Eating disorders are seldom talked about within the church, but it is a struggle faced by Christian youth today. Those who battle against an eating disorder know how real, terrifying, and self-absorbing this lifestyle can be. It manifests itself in different ways and extremes, and though many do not have a disorder, we are all faced with this fundamental question: Where do we find life and beauty?
The world is ready with an answer. The media promotes it, fashion insists upon it, and the culture confirms it. One’s value is wrapped around a waistband and weighed by a number on a scale. Only the beautiful are happy, and to be beautiful means to look good in skinny jeans, be radiant in a bikini, and, all in all, to be a sexy, slender human being. The world lifts up these things as the highest pillar of beauty—the only way one can live to one’s fullest. But is this really where beauty and life reside?

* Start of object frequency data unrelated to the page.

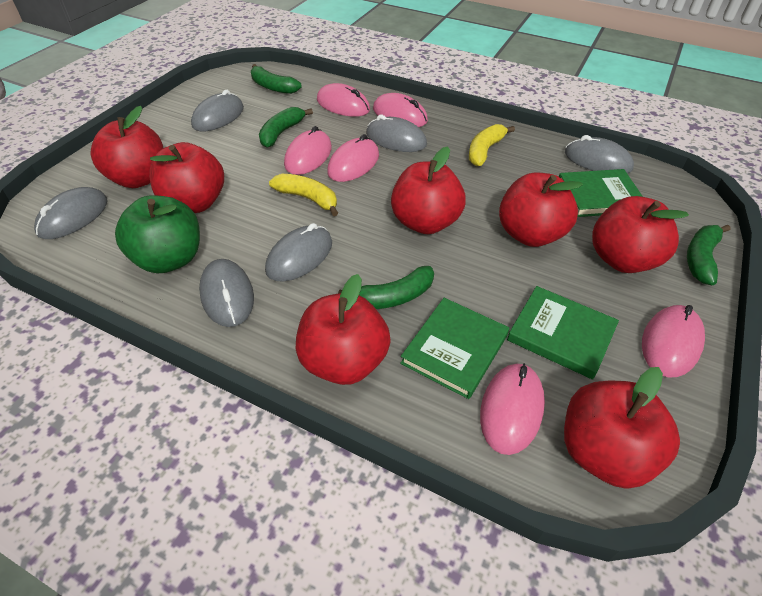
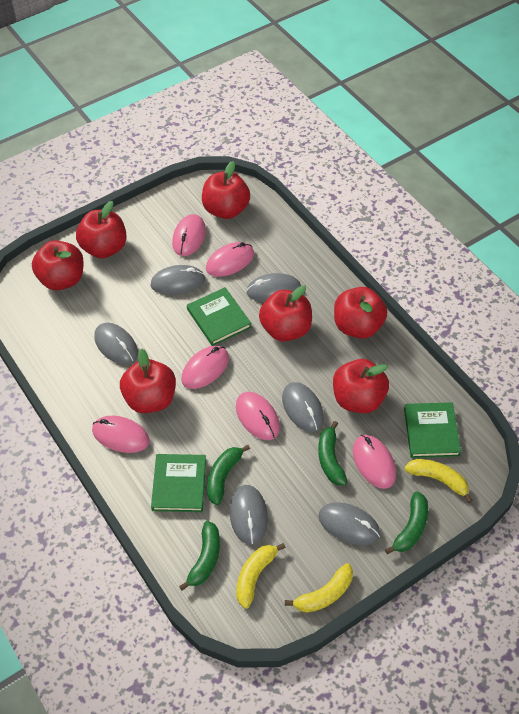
green apple: 1 -> 0
yellow banana: 2 -> 3

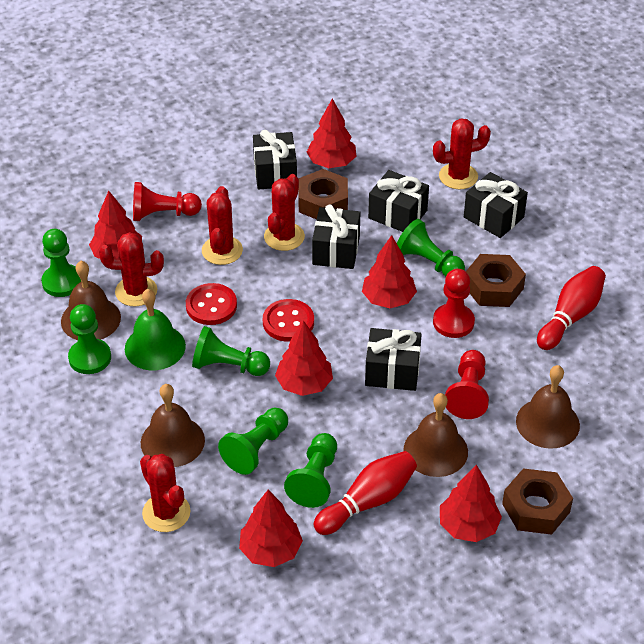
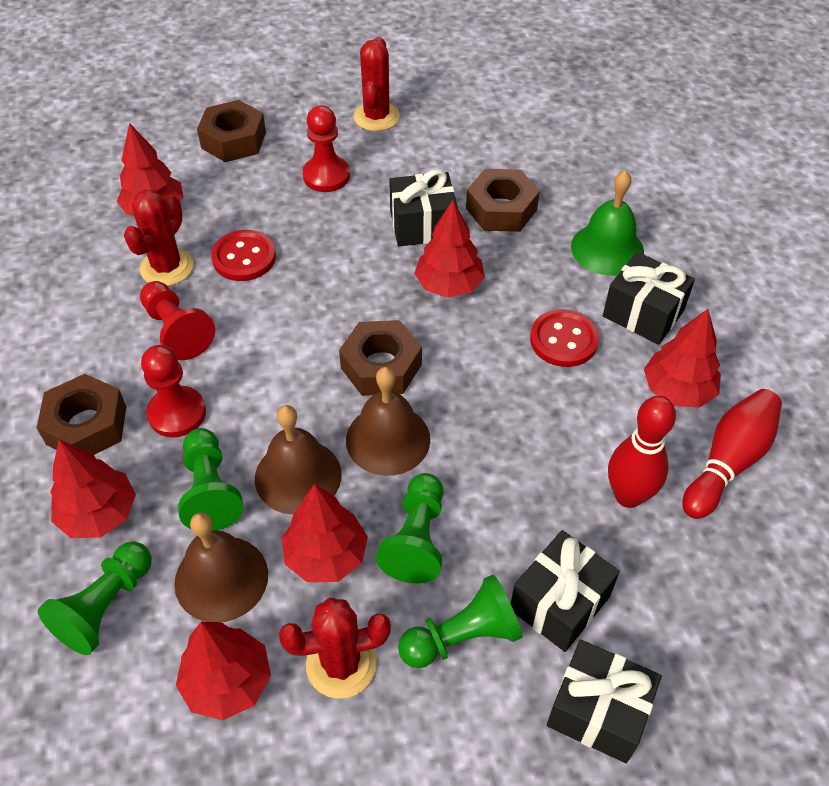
black gift: 5 -> 4
brown bell: 4 -> 3
brown nut: 3 -> 4
green pawn: 6 -> 4
red cactus: 5 -> 3

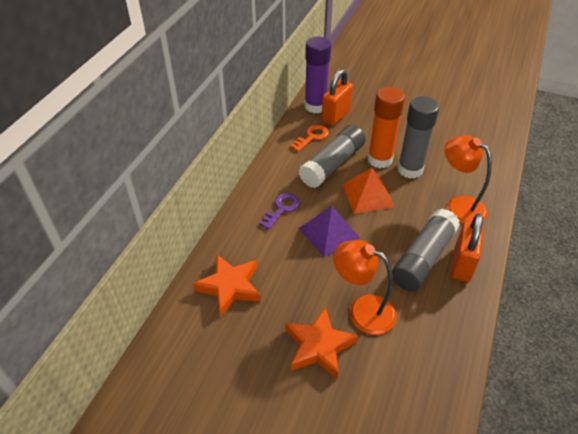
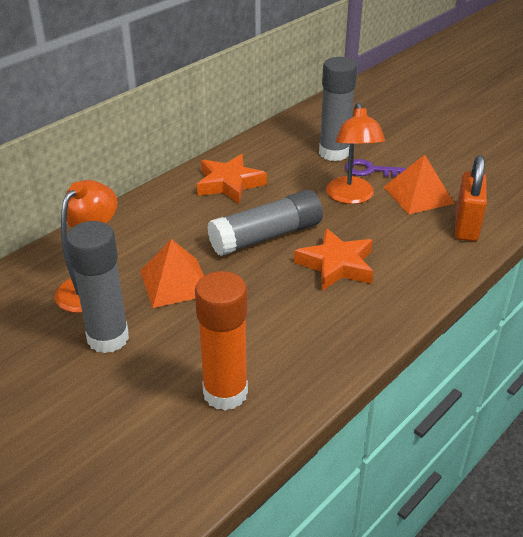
orange key: 1 -> 0
orange padlock: 2 -> 1
orange pyramid: 1 -> 2
purple glue stick: 1 -> 0
purple pyramid: 1 -> 0

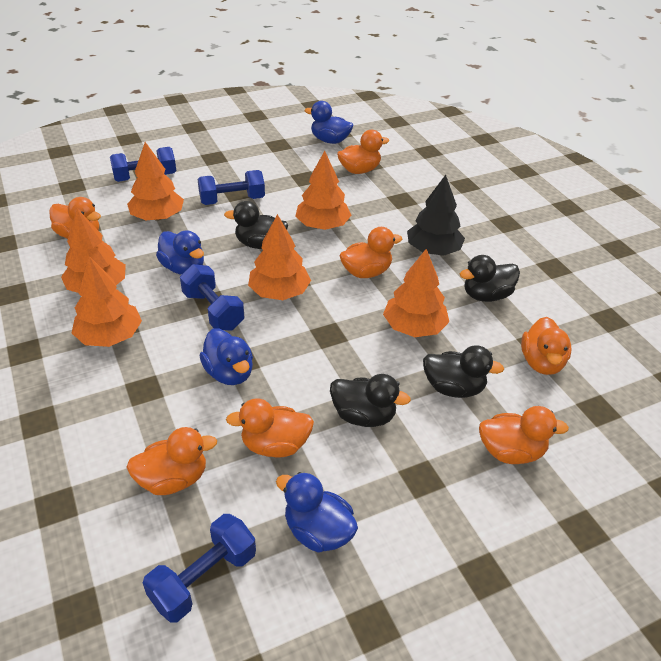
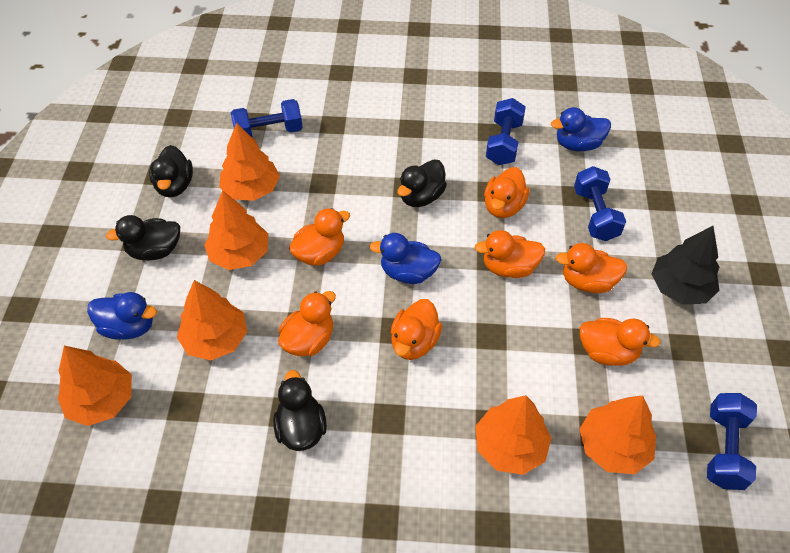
blue duck: 4 -> 3

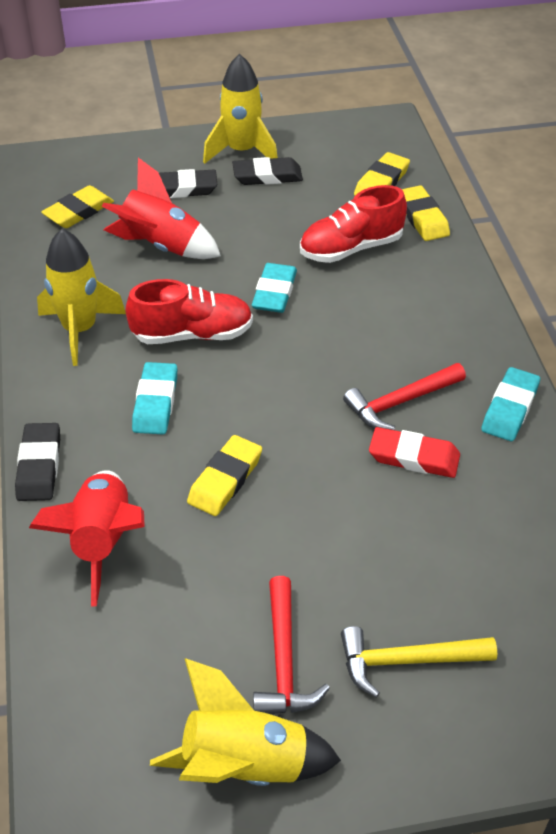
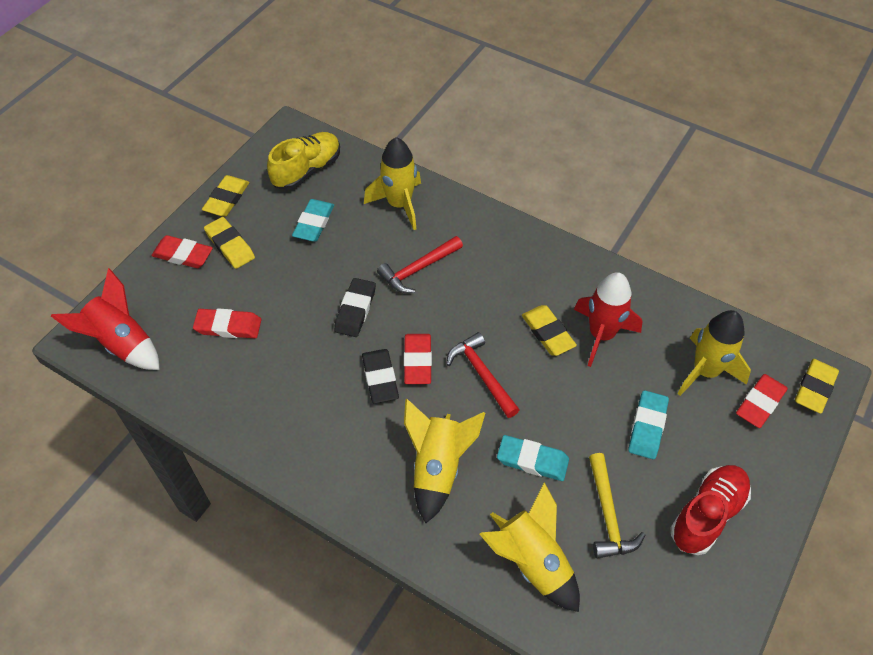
black eraser: 3 -> 2
red eraser: 1 -> 4
red shoe: 2 -> 1
yellow rocket: 3 -> 4
yellow shoe: 0 -> 1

Truth be told,our frail bodies are sick and dying. They are passing away, returning to the dust from which they came. Our efforts to find happiness come to nothing, for our bodies can and never will give us the perfection we seek. Weight becomes a millstone around the neck; waistline, an expanding chasm; calories, an empty pit. The beauty and the life they have fade. We impossibly chase after them, but they are gone like the wind. If beauty is not of these earthly vessels, then where is beauty found?
It is found in our Lord Jesus Christ. He, the Son of God, humbled himself to be born in the same flesh like us. Jesus came bringing life to us, and not merely for our souls, but also for our physical and fallen bodies. He touched the sick, the dying, the fat, the anorexic, and healed their bodies. Then, taking on our ailments, His body suffered the punishment for our bodies. He was marred beyond all human recognition, nailed to a wooden cross, and deserted by all. Christ died, taking our shame and ugliness with Him into the grave. But death could not hold him! Our Lord rose bodily, conquering the grave! One day He will come again in glory, granting us life eternal.
As we are baptized into Him, we share in His death and resurrection. Our dirty rags, our fat, our skinniness, our ugliness are all washed away through our baptism, crucified on the cross, buried in the tomb, and we rise anew with Christ. He then gives His very own body and blood, granting forgiveness to both our bodies and our souls. In eating and drinking His body and blood, we become one with His body and thus find beauty, life, and happiness in Him. Our beauty does not belong to our bodies, but to His. He has redeemed us, body and soul—what more is there to be done? Culture may point to sexiness as god, the world may proclaim skinniness for salvation, but we preach Christ crucified and risen. All life, all beauty, all things come from Him. And when we are in Christ, that is where true beauty is found.